— Begin SELECTED PASSAGE —

It just isn't.

Hutton Orbital - Pure Immersion

Trying to make a point?

If so, try less with the passive aggressiveness.

I like Supercruise, end of. You don't like it? Fine. State the reasons why, except for naming one station in one system of the 400,000,000,000 systems out there.
 
Im really not sure I want multiple clocks on board, it sounds like a complete convoluted mess. If every player was located not only in a different space but time also, how are you going to simulate an economy when technically I can arrive at port after you but buy the stock you just bought, before you got there. My head hurts just thinking about it.
 
Clearly you've never played Elite before. Supercruise is FD's alternative to space travel. In other words they've got rid of space travel.

Space travel is what made Elite and FE2 / FFE such great games, yet FD have ditched it entirely, in favour of "supercruise".

Out of interest what's the difference? I never played Elite or any other space game for that matter. If you could explain more about 'space travel' I'd appreciate it.
 
Oh I don't know

fwiw I find it a handy moment to reach for the digestives, coffee/wine/pangalactic gargleblaster, rub in some prep h and back to the game ;-)
 
So if you want to get rid of supercruise feel free to propose another mechanism that will work for multiplayer and also preserves the sense of scale that supercruise provides.

— End SELECTED PASSAGE —
— Begin STORED DATA —

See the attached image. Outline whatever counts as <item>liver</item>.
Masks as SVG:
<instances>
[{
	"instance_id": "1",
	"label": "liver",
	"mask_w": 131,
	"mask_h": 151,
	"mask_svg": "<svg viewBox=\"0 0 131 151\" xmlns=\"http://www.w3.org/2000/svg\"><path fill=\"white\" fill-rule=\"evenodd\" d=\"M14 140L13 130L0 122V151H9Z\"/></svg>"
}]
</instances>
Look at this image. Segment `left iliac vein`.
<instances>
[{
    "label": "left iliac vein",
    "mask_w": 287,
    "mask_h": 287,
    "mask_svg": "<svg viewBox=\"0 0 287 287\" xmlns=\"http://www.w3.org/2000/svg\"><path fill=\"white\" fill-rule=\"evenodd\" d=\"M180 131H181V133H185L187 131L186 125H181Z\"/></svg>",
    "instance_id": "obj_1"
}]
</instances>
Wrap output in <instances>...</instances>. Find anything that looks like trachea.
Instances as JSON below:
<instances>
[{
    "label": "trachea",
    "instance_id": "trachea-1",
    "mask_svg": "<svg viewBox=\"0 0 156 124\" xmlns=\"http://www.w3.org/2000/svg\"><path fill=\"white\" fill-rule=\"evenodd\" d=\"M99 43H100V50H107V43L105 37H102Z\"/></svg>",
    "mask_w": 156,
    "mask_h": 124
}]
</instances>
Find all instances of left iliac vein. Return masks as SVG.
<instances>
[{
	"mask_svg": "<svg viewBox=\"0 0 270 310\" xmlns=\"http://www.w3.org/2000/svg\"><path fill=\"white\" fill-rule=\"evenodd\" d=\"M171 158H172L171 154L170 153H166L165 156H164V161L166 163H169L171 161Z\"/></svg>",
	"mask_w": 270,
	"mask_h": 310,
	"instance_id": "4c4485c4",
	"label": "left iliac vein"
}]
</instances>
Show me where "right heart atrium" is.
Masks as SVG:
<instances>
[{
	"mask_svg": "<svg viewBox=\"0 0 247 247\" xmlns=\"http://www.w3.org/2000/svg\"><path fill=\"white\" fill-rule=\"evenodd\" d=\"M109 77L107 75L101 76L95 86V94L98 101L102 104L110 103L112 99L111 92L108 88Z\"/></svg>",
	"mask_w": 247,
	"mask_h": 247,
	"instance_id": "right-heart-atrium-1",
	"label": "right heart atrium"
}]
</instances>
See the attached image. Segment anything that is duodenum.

— End STORED DATA —

- TASK TO COMPLETE: Could you transcribe the supercruise discussion from "Trying to make" up to and including "systems out there."? You won't need the material for this.

- TASK RESULT:
Trying to make a point?

If so, try less with the passive aggressiveness.

I like Supercruise, end of. You don't like it? Fine. State the reasons why, except for naming one station in one system of the 400,000,000,000 systems out there.